Cured meats: is sodium nitrite still needed?

I see more and more “uncured” charcuterie (sausage, ham, bacon, etc.) available in grocery stores these days. I can’t really taste the difference between uncured and cured (i.e. one that has been adulterated with sodium nitrite); OTOH, I’ve never had a side-by-side comparison, so what do I know?

Given that we refrigerate our ham/bacon/sausage these days, and that sodium nitrite is understood to be detrimental to health, why is it still used? Does it add a flavor that can’t be had any other way?

The “uncured” meats usually do contain nitrites and nitrates but in other forms.

Here’s Ruhlman’s take on the matter.

Curing also does not need to be done with nitrites and nitrates. You can just load your meat full of salt, but if you’re going the salt-only route, you need a lot more salt to safely cure something than going the salt + a smidge of nitrite/nitrate route.

Curing does impart its own flavor to meats see here for what levels cause a perceived change in flavor, and nitrites/nitrates are also responsible for preserving the pretty pink color of the dish. For example, I’ve made corned beef with and without nitrites. I’d say they were reasonably in the same ballpark of flavor , but the corned beef with nitrite is an appealing red color, while the ones without looks like what you’d expect a lump of beef sitting in a bucket of brine for three weeks to look like: an unattractive lump of gray meat. But they both tasted like “corned beef,” although different enough that I would think a blind taste test would make them easily distinguishable.

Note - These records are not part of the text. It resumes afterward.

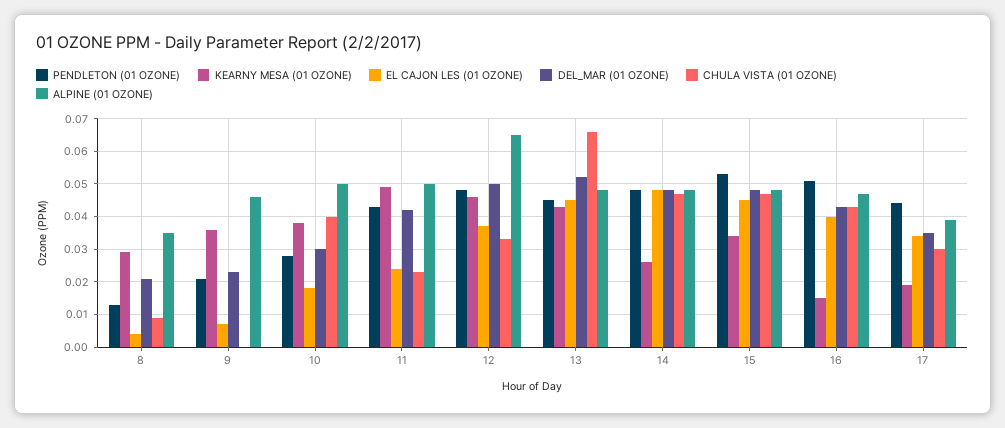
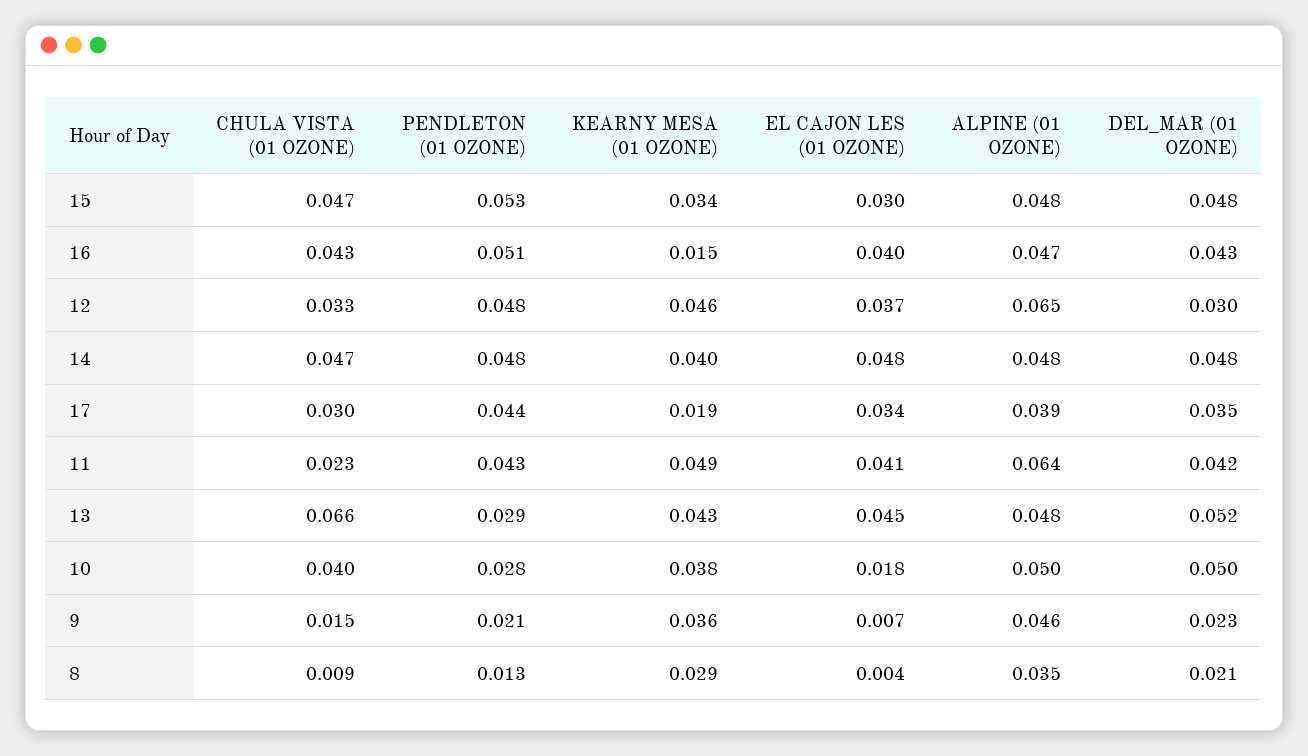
CHULA VISTA (01 OZONE), 9: 0 -> 0.015
DEL_MAR (01 OZONE), 10: 0.03 -> 0.05
EL CAJON LES (01 OZONE), 11: 0.025 -> 0.041
ALPINE (01 OZONE), 11: 0.05 -> 0.064
DEL_MAR (01 OZONE), 12: 0.05 -> 0.03
PENDLETON (01 OZONE), 13: 0.045 -> 0.029
KEARNY MESA (01 OZONE), 14: 0.025 -> 0.04
EL CAJON LES (01 OZONE), 15: 0.045 -> 0.03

Also, the “uncured” stuff with celery powder may have more nitrites than the cured stuff:

I have found several sources that say this, although I haven’t found one that actually tested products for nitrite/nitrate content.

I’ll add that the amount of sodium nitrite is absolutely tiny.

A basic dry cure mixture is 450 grams (1 lb) salt, 225 grams (8 oz) sugar, and 50 grams (2 oz) “pink salt”, which is a mixture of 94% salt and 6% sodium nitrite.

So in a full 26 oz of dry cure mixture, we’re talking about 3 grams of sodium nitrite.

When you consider that the procedure for using this dry cure is to basically roll the chunk of meat around in it and whatever sticks is what cures the meat, that amount of cure is a pretty large amount- probably enough for several corned beef briskets easily.

I suspect that the natural defensive compounds from plants, and compounds formed as part of cooking are a bigger health threat (if they are at all) than the tiny amount of nitrite in cured goods.